Old Mother Riley's New Venture is a low-budget black-and-white 1949 British comedy film, starring Arthur Lucan, Kitty McShane and Chili Bouchier. It is the twelfth in the long-running Old Mother Riley films, and was the first of the series to play in London's West End. In addition, it was the first to be released in the US, where it opened in 1952, as Old Mother Riley, (and was re-released there as A Wild Irish Night).

Plot summary
The owner of a five star London hotel leaves for a holiday, and to everyone's surprise promotes Old Mother Riley from kitchen dishwasher to manageress. Chaos ensues, and Mother Riley and Kitty are suddenly suspects in the theft of the Royal Hula Diamond, but somehow along the way also manage a trip to a beauty parlour, a banquet with Arab royalty, some Saint Patrick's Day celebrations, and a climactic custard pie fight.

Cast
 Arthur Lucan as Old Mother Riley
 Kitty McShane as Kitty Riley
 Chili Bouchier as Cora Gayne
 Willer Neal as David Thompson
 Sebastian Cabot as Potentate
 Wilfred Babbage as Major Gayne
 Maureen Riscoe as Mabel
 Fred Groves as John Grigsby
 C. Denier Warren as Matthew Hillick
 Paul Sheridan as Saunders
 Arthur Gomez as Chef
 John Le Mesurier as Karl
 Amando Guinle as Jules
 Grace Arnold as Prison Governor
 Howard Douglas as Dr Collins
 Hugh Dempster as Drunk
 Gordon Littman as 1st Aide
 Robert Moore as Allan
 George Street as Walters
 James Knight as Police Superintendent
 Blanche Fothergill as Mrs Ginochie
 Brian Royceton as Commissionaire
 Pamela Skiff as Beauty Parlour Attendant
 Joy Frankau as Beauty Parlour Attendant

Critical reception
The Digital Fix wrote, "New Venture is essentially unwatchable...Old routines, a bare minimum of laughs and a comic pairing who are, quite frankly, way beyond their best."

§ **Directive a**
According to the film article, on what grounds did The Digital Fix call the film essentially unwatchable? Answer in one to three sentences.
The film article and the records come from separate, unrelated sources.

§ **Collected data entries**
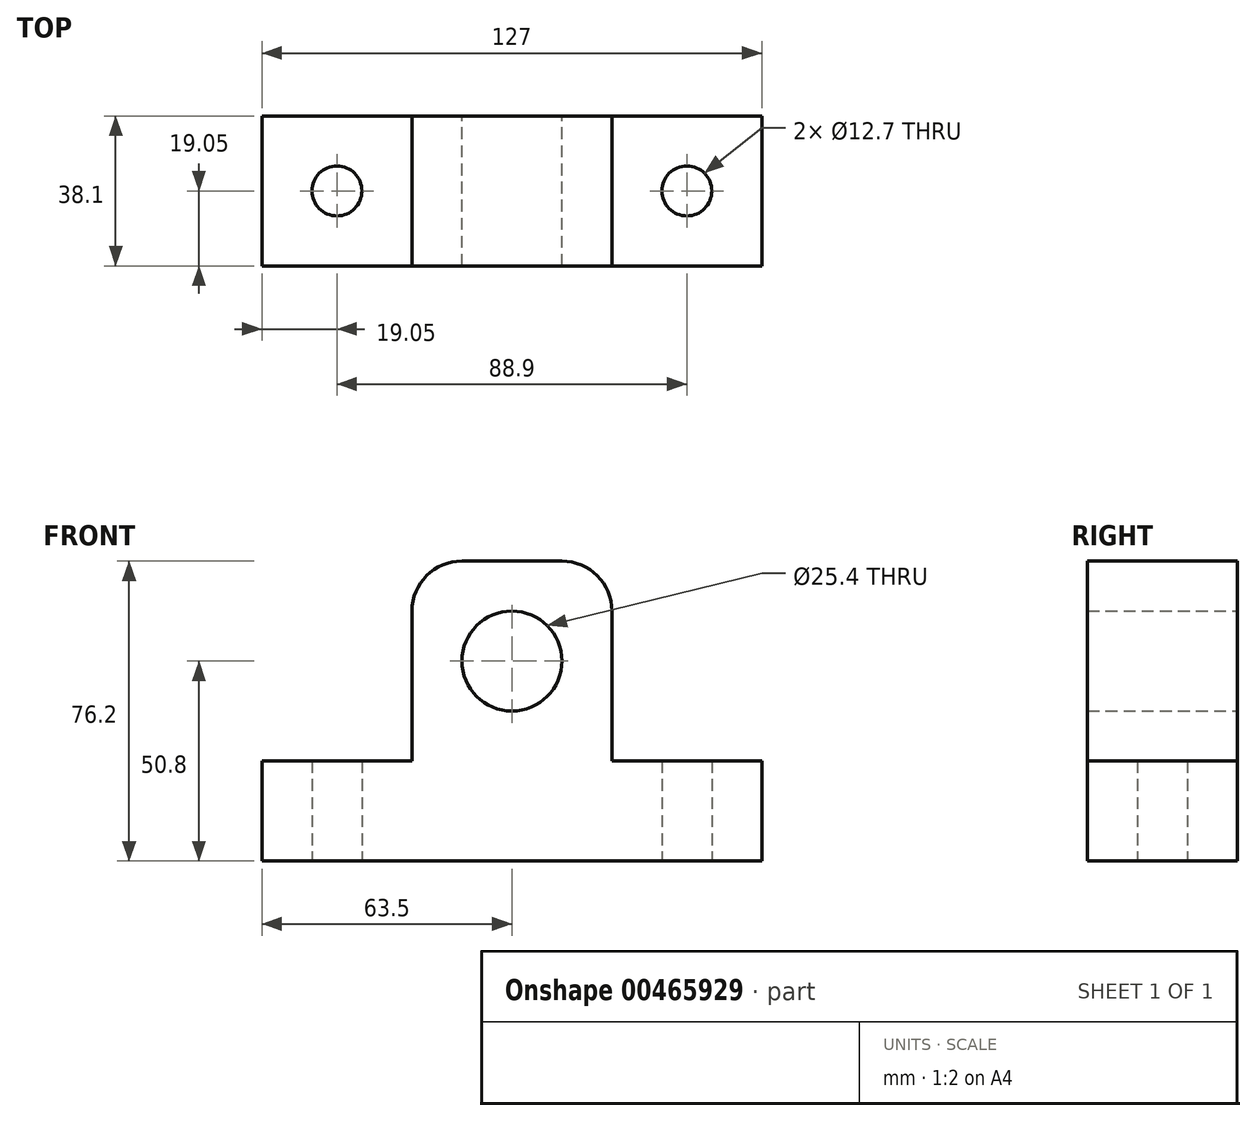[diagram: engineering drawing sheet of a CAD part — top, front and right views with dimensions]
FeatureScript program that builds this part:
annotation { "Feature Type Name" : "Feature", "Feature Type Description" : "" }
export const myFeature = defineFeature(function(context is Context, id is Id, definition is map)
    precondition{}
    {
        {
            var Q0;
            Q0=qCreatedBy(makeId("Front.planeOp"),FACE);
            var sketch = newSketch(context, id + "F0", { "sketchPlane" : qUnion([Q0])});
            skLineSegment(sketch, "E0.bottom", {"start": v(-63.5, 12.7) * mm, "end": v(63.5, 12.7) * mm});
            skLineSegment(sketch, "E0.top", {"start": v(-63.5, -12.7) * mm, "end": v(63.5, -12.7) * mm});
            skLineSegment(sketch, "E0.left", {"start": v(-63.5, 12.7) * mm, "end": v(-63.5, -12.7) * mm});
            skLineSegment(sketch, "E0.right", {"start": v(63.5, 12.7) * mm, "end": v(63.5, -12.7) * mm});
            skPoint(sketch, "E0.middle", {"position": v(0, 0) * mm});
            skLineSegment(sketch, "E1", {"start": v(0, 12.7) * mm, "end": v(-25.4, 12.7) * mm});
            skLineSegment(sketch, "E2", {"start": v(-25.4, 12.7) * mm, "end": v(25.4, 12.7) * mm});
            skLineSegment(sketch, "E3", {"start": v(25.4, 12.7) * mm, "end": v(25.4, 63.5) * mm});
            skLineSegment(sketch, "E4", {"start": v(25.4, 63.5) * mm, "end": v(-25.4, 63.5) * mm});
            skLineSegment(sketch, "E5", {"start": v(-25.4, 63.5) * mm, "end": v(-25.4, 12.7) * mm});
            skLineSegment(sketch, "E6", {"start": v(0, 63.5) * mm, "end": v(0, 38.1) * mm});
            skPoint(sketch, "E6.endSnap0", {"position": v(0, 63.5) * mm});
            skCircle(sketch, "E7", {"center": v(0, 38.1) * mm, "radius": 12.7 * mm});
            skSolve(sketch);
        }
        {
            var Q0;
            Q0=makeQuery(id+"F0.imprint","IMPRINT",FACE,{"disambiguationData":[TD([[makeQuery(id+"F0.imprint","IMPRINT",EDGE,{"derivedFrom":sQuery(id+"F0.wireOp",EDGE,"E0.top")}),1.0]])]});
            var Q1;
            {var subQ1=sQuery(id+"F0.wireOp",EDGE,"E3");Q1=makeQuery(id+"F0.imprint","IMPRINT",FACE,{"disambiguationData":[TD([[makeQuery(id+"F0.imprint","IMPRINT",EDGE,{"derivedFrom":subQ1}),1.0]])]});}
            extrude(context, id + "F1", {"entities" : qUnion([Q0, Q1]), "endBound" : BoundingType.SYMMETRIC, "depth" : 38.1 * mm});
        }
        {
            var Q0;
            Q0=makeQuery(id+"F1.opExtrude","SWEPT_EDGE",EDGE,{"disambiguationData":[OSD([sQuery(id+"F0.wireOp",EDGE,"E4"),sQuery(id+"F0.wireOp",EDGE,"E5")])]});
            var Q1;
            Q1=makeQuery(id+"F1.opExtrude","SWEPT_EDGE",EDGE,{"disambiguationData":[OSD([sQuery(id+"F0.wireOp",EDGE,"E3"),sQuery(id+"F0.wireOp",EDGE,"E4")])]});
            fillet(context, id + "F2", {"entities" : qUnion([Q0, Q1]), "radius" : 12.7 * mm, "tangentPropagation" : true, "allowEdgeOverflow" : false});
        }
        {
            var Q0;
            {var subQ0=sQuery(id+"F0.wireOp",EDGE,"E0.bottom");Q0=makeQuery(id+"F1.opExtrude","SWEPT_FACE",FACE,{"disambiguationData":[OSD([subQ0]),TDD([makeQuery(id+"F0.imprint","IMPRINT",EDGE,{"disambiguationData":[TD([[makeQuery(id+"F0.imprint","INTERSECT",VERTEX,{"derivedFrom":[subQ0,sQuery(id+"F0.wireOp",EDGE,"E0.left")]}),-1.0]])],"derivedFrom":subQ0})])]});}
            var sketch = newSketch(context, id + "F3", { "sketchPlane" : qUnion([Q0])});
            skLineSegment(sketch, "E8", {"start": v(-63.5, 0) * mm, "end": v(-44.45, 0) * mm});
            skPoint(sketch, "E8.endSnap0", {"position": v(-63.5, 0) * mm});
            skCircle(sketch, "E9", {"center": v(-44.45, 0) * mm, "radius": 6.35 * mm});
            skLineSegment(sketch, "E10", {"start": v(0, 0) * mm, "end": v(44.45, 0) * mm});
            skCircle(sketch, "E11", {"center": v(44.45, 0) * mm, "radius": 6.35 * mm});
            skSolve(sketch);
        }
        {
            var Q0;
            Q0=makeQuery(id+"F3.imprint","IMPRINT",FACE,{"disambiguationData":[TD([[makeQuery(id+"F3.imprint","IMPRINT",EDGE,{"derivedFrom":sQuery(id+"F3.wireOp",EDGE,"E11")}),1.0]])]});
            var Q1;
            Q1=makeQuery(id+"F3.imprint","IMPRINT",FACE,{"disambiguationData":[TD([[makeQuery(id+"F3.imprint","IMPRINT",EDGE,{"derivedFrom":sQuery(id+"F3.wireOp",EDGE,"E9")}),1.0]])]});
            extrude(context, id + "F4", {"entities" : qUnion([Q0, Q1]), "operationType" : NewBodyOperationType.REMOVE, "endBound" : BoundingType.SYMMETRIC, "depth" : 50.8 * mm});
        }
    });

§ **Directive b**
Filter the records, copying every line that contains the string "position".

§ **Complete response a**
The Digital Fix judged the film essentially unwatchable because it relied on old routines and offered a bare minimum of laughs. The review also said the comic pairing was, quite frankly, way beyond their best.

§ **Complete response b**
            skPoint(sketch, "E0.middle", {"position": v(0, 0) * mm});
            skPoint(sketch, "E6.endSnap0", {"position": v(0, 63.5) * mm});
            skPoint(sketch, "E8.endSnap0", {"position": v(-63.5, 0) * mm});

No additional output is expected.